Location sharing policies and private browsing

How do you expect the two browser features “Always share my location with example.com” and “private browsing” to work together? It might not work as you expect.

Private browsing will not store any record of the sites the users visit on their system. However, users also expect something else: privacy. Browsers take some measures to ensure this. Sites don’t have access to their cookies and other stored data points in private mode. Safari even enables the controversial Do Not Track header[1] in this mode.

Browsers give users control over sensitive input sources through permission prompts. A dialog will ask for permission before allowing a site to use the user’s microphone, camera, or location.

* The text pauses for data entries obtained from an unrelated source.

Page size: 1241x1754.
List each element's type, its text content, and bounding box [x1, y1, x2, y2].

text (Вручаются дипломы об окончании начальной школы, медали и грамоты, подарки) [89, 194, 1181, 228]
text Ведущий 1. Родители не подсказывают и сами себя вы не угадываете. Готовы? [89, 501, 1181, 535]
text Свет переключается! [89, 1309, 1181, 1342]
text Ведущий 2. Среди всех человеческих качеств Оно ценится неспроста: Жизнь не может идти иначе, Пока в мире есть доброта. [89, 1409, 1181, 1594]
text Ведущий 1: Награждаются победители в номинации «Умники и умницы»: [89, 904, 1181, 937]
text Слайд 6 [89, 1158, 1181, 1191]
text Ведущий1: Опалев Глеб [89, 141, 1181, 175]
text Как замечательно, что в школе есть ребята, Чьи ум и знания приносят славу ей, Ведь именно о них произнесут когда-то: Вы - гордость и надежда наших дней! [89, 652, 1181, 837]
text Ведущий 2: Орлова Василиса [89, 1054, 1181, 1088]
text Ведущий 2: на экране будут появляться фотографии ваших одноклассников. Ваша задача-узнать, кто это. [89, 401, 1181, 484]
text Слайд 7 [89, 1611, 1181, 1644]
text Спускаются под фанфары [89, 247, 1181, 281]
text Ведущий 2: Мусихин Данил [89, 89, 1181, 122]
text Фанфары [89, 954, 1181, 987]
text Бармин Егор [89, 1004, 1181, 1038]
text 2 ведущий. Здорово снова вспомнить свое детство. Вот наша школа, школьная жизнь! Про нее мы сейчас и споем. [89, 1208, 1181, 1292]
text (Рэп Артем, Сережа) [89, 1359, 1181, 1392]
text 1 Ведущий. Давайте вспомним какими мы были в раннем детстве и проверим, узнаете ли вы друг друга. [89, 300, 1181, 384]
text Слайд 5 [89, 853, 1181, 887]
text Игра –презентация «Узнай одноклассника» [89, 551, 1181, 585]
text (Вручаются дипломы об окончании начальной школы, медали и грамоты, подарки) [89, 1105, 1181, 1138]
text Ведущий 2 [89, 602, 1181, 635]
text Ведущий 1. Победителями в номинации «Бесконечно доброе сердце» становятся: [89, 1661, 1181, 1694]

Location permission policies in browsers

Browser “Allow” means “Always allow” “Always allow” includes private mode Lifetime of “allow once”
Chrome 30 yes yes window session
Firefox 24 no yes tab session
Internet Explorer 11 no no tab session
Safari 7 no only once or optionally for 24 hours
Opera 17 yes no window session

Safari has the most unusual solution. It will prompt the user for permission once per location request. Optionally, the user may allow a site to keep those permissions for one day. When choosing the one-day permission option, the location is available to the site in regular and private mode alike.

Google Chrome and Opera don’t have granular or duration controls in their user interfaces. When a user has chosen to share location data with a site, that site retains the permission forever. Denying will prompt again for the next request from the site. The other browsers all separate between “allow for one session” and “always allow”.

Google Chrome and Firefox will give sites that users have always allowed access to their location even in private mode. This is troublesome in Chrome’s case, since it also defaults to always allowing sites instead of allowing once.

Depending on your web browser of choice, you may not be getting the privacy you were expecting.

All tests were performed on OS X 10.9. Except for Internet Explorer, which was tested in modern mode on Windows 8.1 RT.

[1] A proposed Internet standard for transmitting a signaling an opt-out preference to site operators and advertisers. The signal conveys that the user doesn’t want targeted advertisements nor like being tracked. See the EFF’s DNT issues page.